Pluralism is often explained as a concept that approves of all religions, leading to the Indonesian Ulema Council (MUI) to issue a fatwa that identified pluralism as haram or forbidden. Yet for the members of the CRCS program that participate in collaborative effort with four countries called the “Pluralism Knowledge Program” (PKP), the definition of pluralism is much broader. In their view, pluralism is defined as the acceptance and valuation of diversity, and for people or groups from different backgrounds to endeavor to work together to accomplish something positive.

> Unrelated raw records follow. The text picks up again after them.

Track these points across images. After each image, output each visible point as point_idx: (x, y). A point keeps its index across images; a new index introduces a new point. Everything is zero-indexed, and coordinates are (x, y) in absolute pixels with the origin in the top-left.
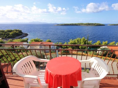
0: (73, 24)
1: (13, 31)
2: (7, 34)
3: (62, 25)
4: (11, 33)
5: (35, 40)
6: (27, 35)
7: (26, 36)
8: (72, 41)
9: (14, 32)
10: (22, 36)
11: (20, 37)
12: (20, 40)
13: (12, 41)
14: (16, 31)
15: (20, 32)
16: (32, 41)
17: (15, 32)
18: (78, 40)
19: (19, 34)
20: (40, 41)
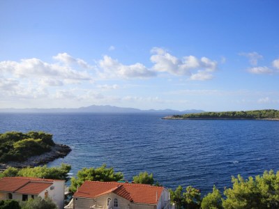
0: (234, 113)
1: (27, 137)
2: (6, 146)
3: (193, 117)
4: (16, 145)
5: (94, 174)
6: (66, 151)
7: (62, 156)
8: (242, 187)
9: (29, 140)
10: (50, 155)
11: (42, 157)
12: (43, 171)
13: (15, 174)
14: (36, 136)
15: (48, 140)
16: (85, 176)
17: (32, 139)
18: (268, 182)
19: (43, 146)
20: (111, 176)
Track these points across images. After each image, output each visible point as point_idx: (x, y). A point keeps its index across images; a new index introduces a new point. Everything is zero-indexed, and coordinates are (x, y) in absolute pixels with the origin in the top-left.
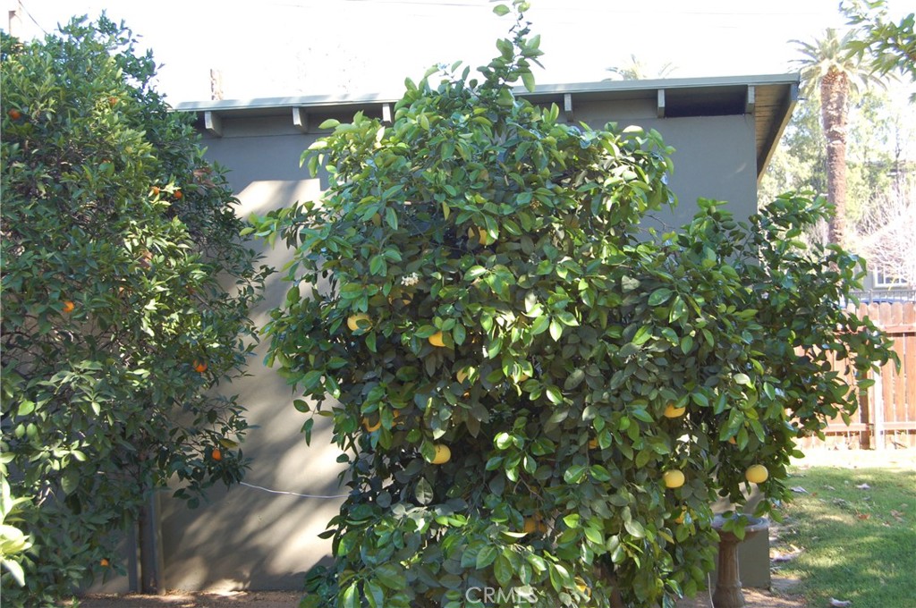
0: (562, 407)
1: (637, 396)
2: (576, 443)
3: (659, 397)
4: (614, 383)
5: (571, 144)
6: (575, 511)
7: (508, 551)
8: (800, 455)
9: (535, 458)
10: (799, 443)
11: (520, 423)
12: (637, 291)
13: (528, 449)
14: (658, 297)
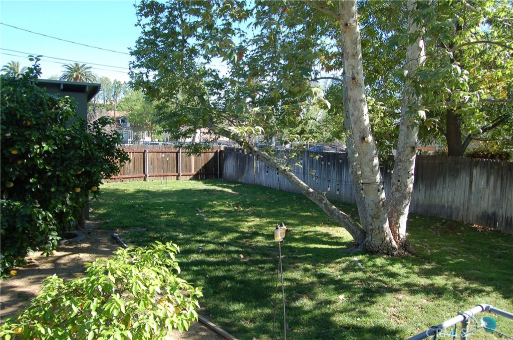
0: (50, 171)
1: (71, 168)
2: (53, 181)
3: (77, 168)
4: (65, 165)
5: (51, 99)
6: (54, 198)
7: (35, 210)
8: (102, 184)
9: (41, 185)
10: (103, 181)
11: (36, 175)
12: (70, 140)
13: (39, 183)
14: (77, 142)
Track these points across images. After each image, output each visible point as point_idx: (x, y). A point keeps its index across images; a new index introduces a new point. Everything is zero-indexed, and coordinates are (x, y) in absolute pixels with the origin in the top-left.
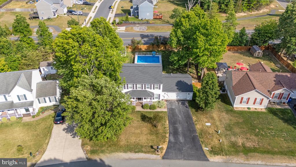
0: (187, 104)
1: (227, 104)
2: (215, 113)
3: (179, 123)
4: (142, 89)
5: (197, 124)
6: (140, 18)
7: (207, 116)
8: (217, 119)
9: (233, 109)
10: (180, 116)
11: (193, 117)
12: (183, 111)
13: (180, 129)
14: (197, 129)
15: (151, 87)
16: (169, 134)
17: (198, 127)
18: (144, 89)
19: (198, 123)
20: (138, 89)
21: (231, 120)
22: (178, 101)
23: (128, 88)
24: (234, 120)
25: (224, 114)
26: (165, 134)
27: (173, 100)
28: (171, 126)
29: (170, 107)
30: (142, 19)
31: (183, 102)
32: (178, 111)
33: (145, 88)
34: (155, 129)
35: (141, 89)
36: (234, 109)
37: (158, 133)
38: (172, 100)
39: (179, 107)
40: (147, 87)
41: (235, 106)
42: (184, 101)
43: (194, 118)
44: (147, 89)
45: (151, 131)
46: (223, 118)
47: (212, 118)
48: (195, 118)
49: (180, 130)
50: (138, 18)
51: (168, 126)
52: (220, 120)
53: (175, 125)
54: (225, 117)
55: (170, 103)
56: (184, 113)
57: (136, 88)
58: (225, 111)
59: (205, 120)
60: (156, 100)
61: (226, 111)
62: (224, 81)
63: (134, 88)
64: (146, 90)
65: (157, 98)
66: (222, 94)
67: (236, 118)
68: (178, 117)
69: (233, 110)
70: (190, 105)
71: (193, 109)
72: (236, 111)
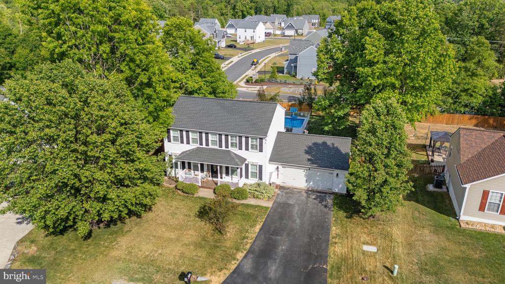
0: (330, 201)
1: (441, 213)
2: (400, 226)
3: (288, 234)
4: (221, 146)
5: (336, 243)
6: (299, 77)
7: (374, 229)
8: (399, 240)
9: (455, 225)
10: (298, 221)
11: (334, 228)
12: (311, 213)
13: (282, 248)
14: (331, 254)
15: (240, 143)
16: (247, 253)
17: (336, 250)
18: (224, 148)
19: (340, 241)
20: (211, 146)
21: (443, 249)
22: (309, 192)
23: (188, 143)
24: (455, 250)
25: (426, 232)
26: (235, 251)
27: (298, 189)
28: (262, 236)
29: (281, 200)
30: (302, 79)
31: (321, 195)
32: (298, 210)
33: (227, 146)
34: (217, 236)
35: (217, 147)
36: (462, 224)
37: (218, 247)
38: (295, 188)
39: (307, 203)
40: (232, 143)
41: (463, 217)
42: (326, 193)
43: (335, 230)
44: (230, 148)
45: (204, 239)
46: (422, 240)
47: (387, 236)
48: (338, 231)
49: (282, 250)
50: (294, 76)
51: (255, 235)
52: (410, 244)
53: (273, 237)
54: (428, 239)
55: (286, 193)
56: (312, 216)
57: (207, 144)
58: (431, 225)
59: (365, 237)
60: (252, 181)
61: (435, 226)
62: (444, 167)
63: (201, 144)
64: (229, 151)
65: (254, 175)
66: (434, 192)
67: (463, 248)
68: (294, 221)
69: (458, 227)
70: (335, 204)
71: (341, 212)
72: (464, 230)
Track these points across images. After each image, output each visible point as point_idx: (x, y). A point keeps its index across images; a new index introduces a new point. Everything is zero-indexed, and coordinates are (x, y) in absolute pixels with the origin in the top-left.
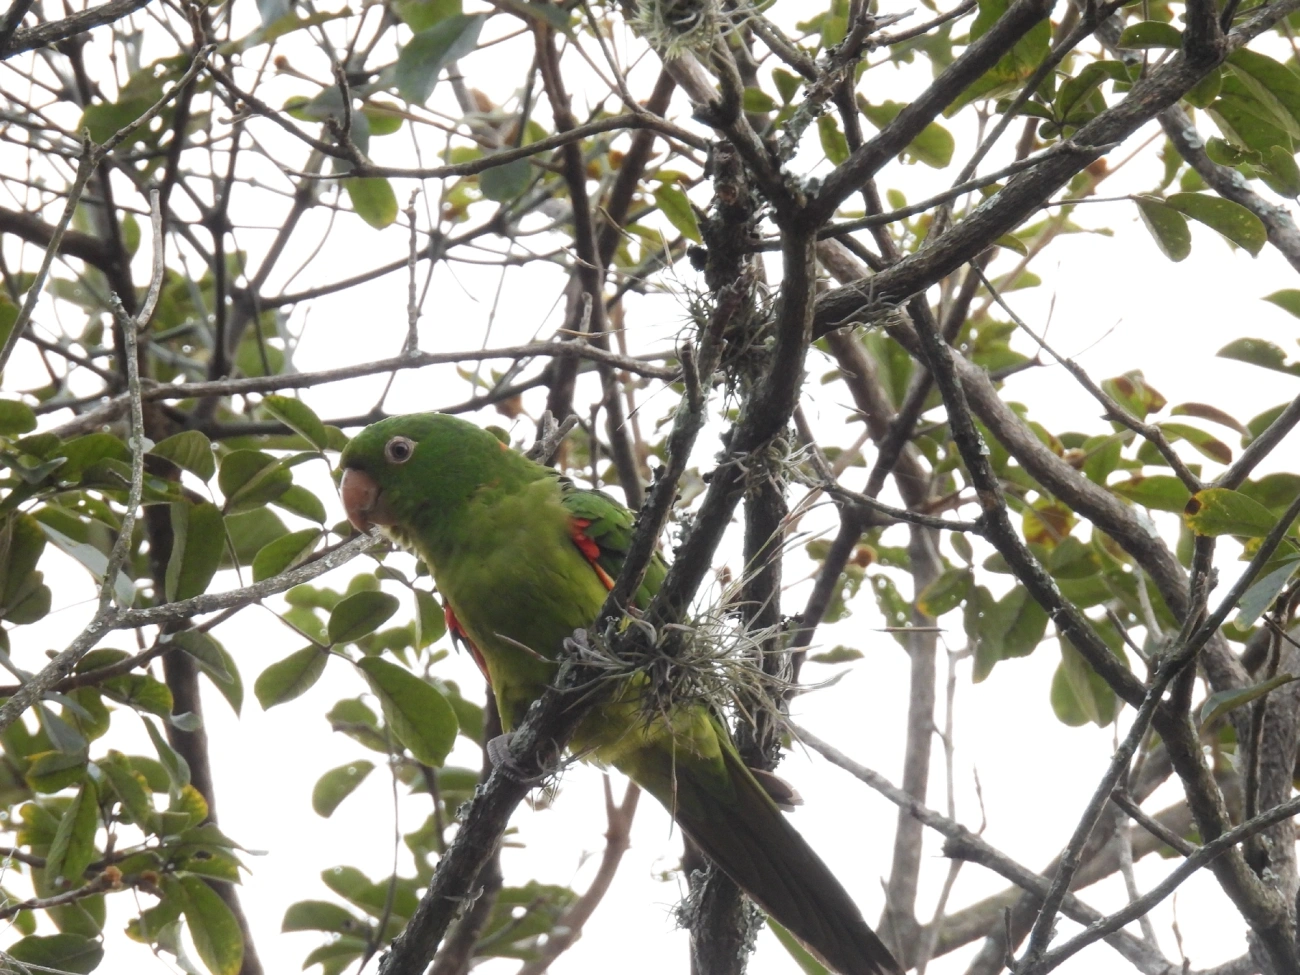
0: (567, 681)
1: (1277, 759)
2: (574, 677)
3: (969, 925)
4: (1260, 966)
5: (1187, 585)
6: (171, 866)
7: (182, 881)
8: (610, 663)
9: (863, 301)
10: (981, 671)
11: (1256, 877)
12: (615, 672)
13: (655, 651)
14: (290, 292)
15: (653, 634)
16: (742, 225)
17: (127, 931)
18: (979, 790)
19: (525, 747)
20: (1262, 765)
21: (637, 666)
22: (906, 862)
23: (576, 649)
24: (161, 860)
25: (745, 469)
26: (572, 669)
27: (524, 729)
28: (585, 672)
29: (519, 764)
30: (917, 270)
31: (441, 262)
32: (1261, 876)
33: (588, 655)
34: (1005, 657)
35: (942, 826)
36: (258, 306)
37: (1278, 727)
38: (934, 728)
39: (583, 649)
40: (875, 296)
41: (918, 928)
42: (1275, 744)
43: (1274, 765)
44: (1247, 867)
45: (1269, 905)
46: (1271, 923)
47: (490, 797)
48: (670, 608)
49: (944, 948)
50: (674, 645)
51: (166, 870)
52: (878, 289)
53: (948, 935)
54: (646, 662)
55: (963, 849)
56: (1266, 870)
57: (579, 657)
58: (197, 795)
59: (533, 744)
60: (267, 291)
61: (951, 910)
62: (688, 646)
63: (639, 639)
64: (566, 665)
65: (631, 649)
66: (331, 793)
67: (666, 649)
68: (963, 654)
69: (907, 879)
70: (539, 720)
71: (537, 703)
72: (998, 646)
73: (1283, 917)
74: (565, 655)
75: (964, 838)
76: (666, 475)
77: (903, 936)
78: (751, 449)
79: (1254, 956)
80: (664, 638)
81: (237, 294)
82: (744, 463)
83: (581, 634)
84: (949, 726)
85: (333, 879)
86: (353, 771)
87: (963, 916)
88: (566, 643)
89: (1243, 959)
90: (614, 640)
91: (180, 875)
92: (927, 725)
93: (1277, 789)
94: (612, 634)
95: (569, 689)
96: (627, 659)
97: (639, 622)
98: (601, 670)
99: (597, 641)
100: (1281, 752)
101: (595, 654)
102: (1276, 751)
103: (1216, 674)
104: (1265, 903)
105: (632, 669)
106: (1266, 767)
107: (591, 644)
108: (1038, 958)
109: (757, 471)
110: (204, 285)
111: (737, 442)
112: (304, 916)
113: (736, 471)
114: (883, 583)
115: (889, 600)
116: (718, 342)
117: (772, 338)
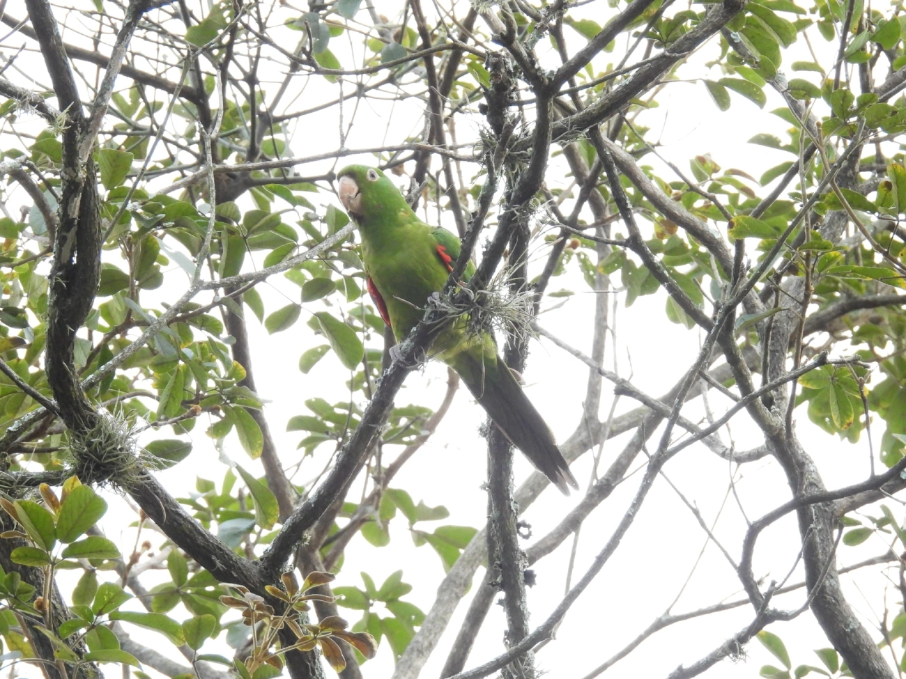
0: (429, 318)
1: (779, 348)
2: (432, 316)
3: (625, 423)
4: (771, 450)
5: (733, 261)
6: (228, 401)
7: (234, 409)
8: (451, 309)
9: (565, 129)
10: (630, 300)
11: (767, 411)
12: (453, 314)
13: (473, 303)
14: (287, 113)
15: (472, 295)
16: (505, 93)
17: (207, 433)
18: (629, 357)
19: (409, 351)
20: (771, 351)
21: (464, 311)
22: (594, 392)
23: (433, 303)
24: (224, 397)
25: (518, 214)
26: (431, 313)
27: (408, 341)
28: (438, 314)
29: (407, 359)
30: (592, 114)
31: (362, 98)
32: (770, 410)
33: (439, 305)
34: (642, 293)
35: (613, 378)
36: (272, 120)
37: (779, 332)
38: (607, 327)
39: (437, 303)
40: (571, 128)
41: (600, 424)
42: (778, 341)
43: (777, 351)
44: (763, 407)
45: (774, 424)
46: (776, 433)
47: (391, 375)
48: (481, 282)
49: (613, 434)
50: (483, 301)
51: (226, 403)
53: (615, 428)
54: (469, 309)
55: (623, 389)
56: (773, 407)
57: (436, 306)
58: (241, 367)
59: (413, 350)
60: (277, 113)
61: (616, 415)
62: (490, 301)
63: (465, 298)
64: (428, 310)
65: (460, 303)
66: (308, 362)
67: (478, 302)
68: (621, 289)
69: (594, 400)
70: (415, 337)
71: (414, 329)
72: (638, 289)
73: (781, 430)
74: (428, 305)
75: (624, 385)
76: (478, 216)
77: (592, 428)
78: (520, 204)
79: (767, 446)
80: (477, 297)
81: (261, 115)
82: (517, 210)
83: (436, 295)
84: (614, 326)
85: (310, 405)
86: (320, 350)
87: (622, 418)
88: (429, 299)
89: (762, 447)
90: (453, 298)
91: (232, 405)
92: (604, 324)
93: (779, 363)
94: (451, 295)
95: (429, 322)
96: (459, 307)
97: (466, 290)
98: (446, 313)
99: (444, 299)
100: (781, 345)
101: (443, 305)
102: (778, 344)
103: (749, 306)
104: (772, 424)
105: (462, 312)
106: (773, 352)
107: (441, 299)
108: (663, 453)
109: (524, 214)
110: (245, 109)
111: (513, 200)
112: (298, 423)
113: (513, 214)
114: (582, 257)
115: (585, 264)
116: (504, 150)
117: (531, 149)
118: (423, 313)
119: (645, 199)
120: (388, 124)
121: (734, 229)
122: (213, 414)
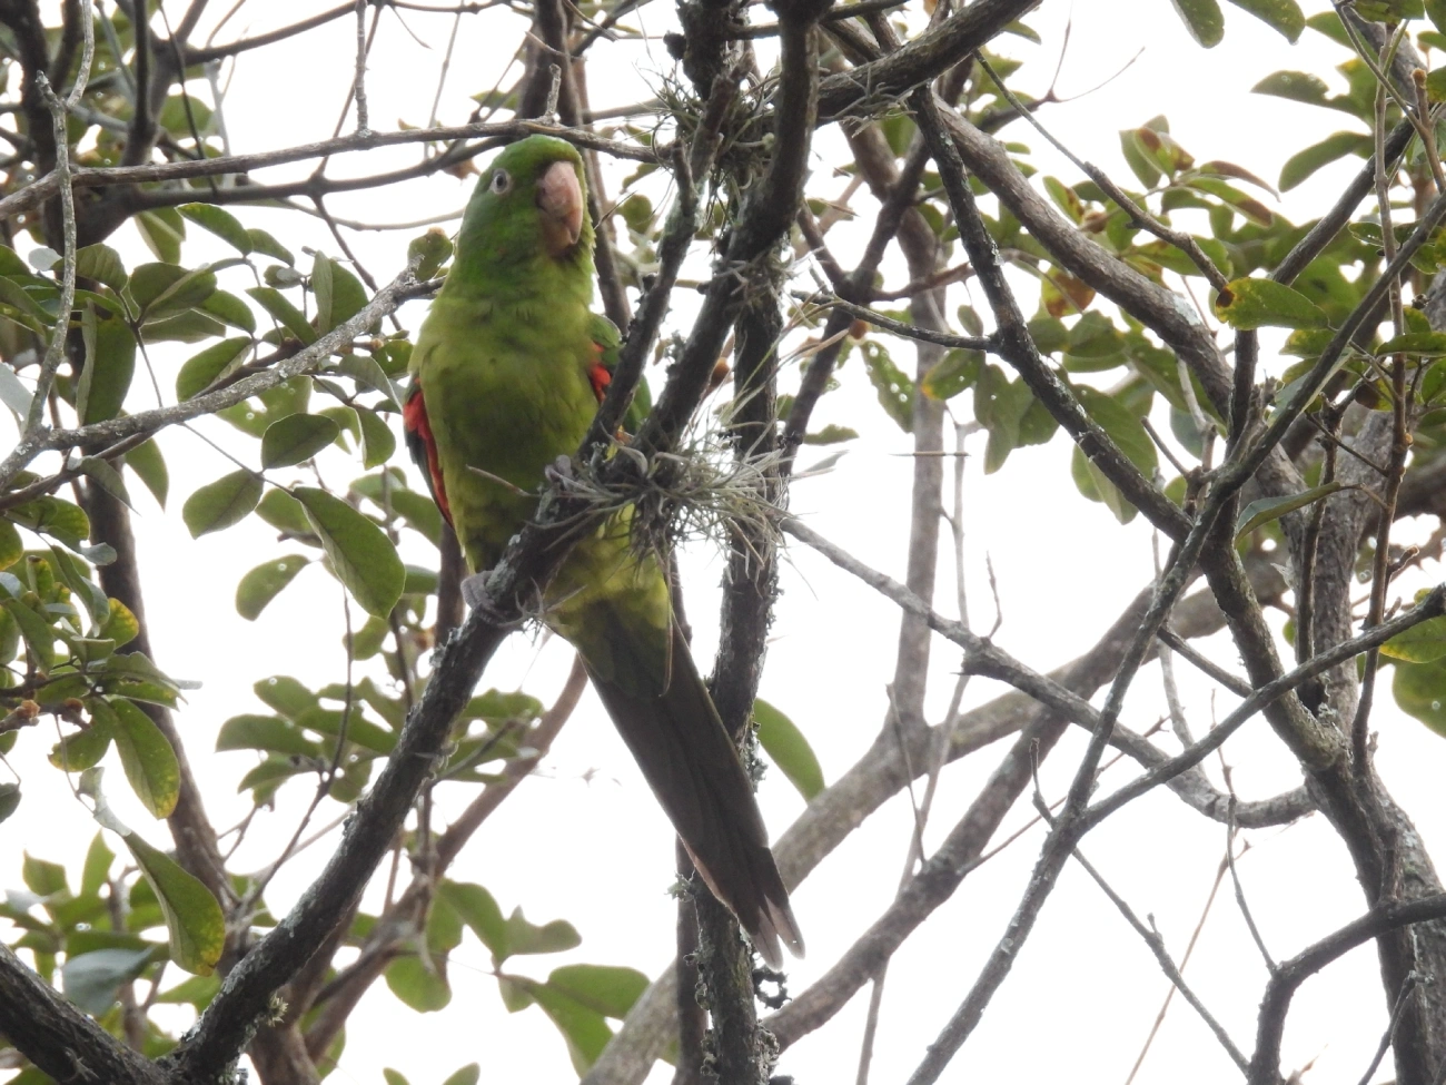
0: (548, 514)
1: (1333, 571)
2: (556, 509)
3: (984, 727)
4: (1318, 801)
5: (1230, 376)
6: (99, 689)
7: (112, 705)
8: (596, 495)
9: (860, 93)
10: (995, 458)
11: (1310, 715)
12: (601, 505)
13: (646, 483)
14: (217, 43)
15: (643, 462)
16: (724, 10)
17: (51, 758)
18: (993, 582)
19: (503, 586)
20: (1317, 578)
21: (626, 498)
22: (912, 660)
23: (558, 480)
24: (89, 681)
25: (744, 280)
26: (554, 502)
27: (501, 567)
28: (570, 506)
29: (497, 606)
30: (918, 57)
31: (387, 9)
32: (1316, 714)
33: (572, 487)
34: (1020, 444)
35: (959, 634)
36: (183, 61)
37: (1333, 534)
38: (940, 512)
39: (566, 480)
40: (873, 88)
41: (928, 730)
42: (1331, 554)
43: (1331, 578)
44: (1301, 707)
45: (1326, 745)
46: (1329, 764)
47: (465, 643)
48: (663, 435)
49: (957, 752)
50: (668, 476)
51: (94, 693)
52: (876, 79)
53: (961, 738)
54: (636, 494)
55: (983, 660)
56: (1323, 706)
57: (562, 487)
58: (126, 612)
59: (512, 585)
60: (197, 40)
61: (964, 709)
62: (681, 476)
63: (628, 469)
64: (548, 497)
65: (619, 479)
66: (257, 593)
67: (658, 479)
68: (971, 428)
69: (914, 677)
70: (518, 558)
71: (516, 538)
72: (1013, 432)
73: (1342, 757)
74: (547, 485)
75: (987, 653)
76: (656, 285)
77: (910, 740)
78: (749, 259)
79: (1309, 790)
80: (655, 467)
81: (162, 48)
82: (742, 273)
83: (564, 461)
84: (958, 510)
85: (265, 691)
86: (283, 567)
87: (977, 715)
88: (548, 471)
89: (1298, 792)
90: (600, 468)
91: (108, 698)
92: (934, 504)
93: (1334, 604)
94: (598, 462)
95: (550, 524)
96: (615, 490)
97: (629, 450)
98: (585, 503)
99: (582, 471)
100: (1338, 564)
101: (578, 484)
102: (1331, 562)
103: (1266, 477)
104: (1321, 744)
105: (617, 502)
106: (1322, 580)
107: (576, 474)
108: (1077, 814)
109: (757, 281)
110: (119, 26)
111: (735, 249)
112: (239, 733)
113: (733, 282)
114: (874, 352)
115: (881, 371)
116: (713, 137)
117: (770, 136)
118: (535, 502)
119: (1024, 230)
120: (446, 65)
121: (1232, 307)
122: (64, 719)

This was the definition of pluralism that was presented at the launching and book discussion of “New Directions in the Politics of Diversity in Indonesia” that was held by CRCS on the 25th of March 2011 in the Graduate School Building at UGM. Both a book entitled “Civic Pluralism” and a monograph regarding “The Politics of the Public Space in Schools” were introduced at the launching. Dr. Zainal Abidin Bagir, acting director at the Center For Religious and Cross-Cultural Studies (CRCS) explained that pluralism should be understand as not just pertaining to tolerance, but as active efforts to understand difference. Central to the discussion was the explanation that pluralism is not the same as relativism, and that it does not call for groups to leave or lose their individual identities. While some definitions of pluralism focus on the idea of discovering similarities, here there is a stress on difference – or more specifically, on valuing difference.
Samsurizal Panggabean from the Peace and Conflict Resolution Master’s program (MPRK) at Universitas Gadjah Mada said that identity can become an issue through the rubric of diversity when it is conspicuous, exclusivist or forced. Mustagfirah Rahayu, a member of the book’s research team, explained the link between diversity and women, because the management of diversity offers an opportunity for transformative accommodation, as it is an area where the state and minority groups share jurisdiction over contested arenas, such as family law, criminal law, and education. Another member of the research team, Trisno Sutanto, elaborated the wide-scale politics of harmony that were undertaken by the New Order government. He demonstrated how the state was involved in creating problems between religious traditions in Indonesia. In the second session, speakers Alyssa Wahid, a consultant on youth issues, and Mr. Arifin, a teacher at SMAN Wonosari discussed their concerns about the growing religious conservatism among high-school students. According to Mr. Arifin, teachers who play a role in forming students’ religious behavior should initiate training on the subject of pluralism.
The discussion and book launching activities were part of a number events scheduled as part of this year’s Pluralism Knowledge Program (PKP). Indonesia cooperates with centers in India, Uganda and the Netherlands through this program. The program seeks to build and disseminate information that will improve understandings about the concept of pluralism in these four nations.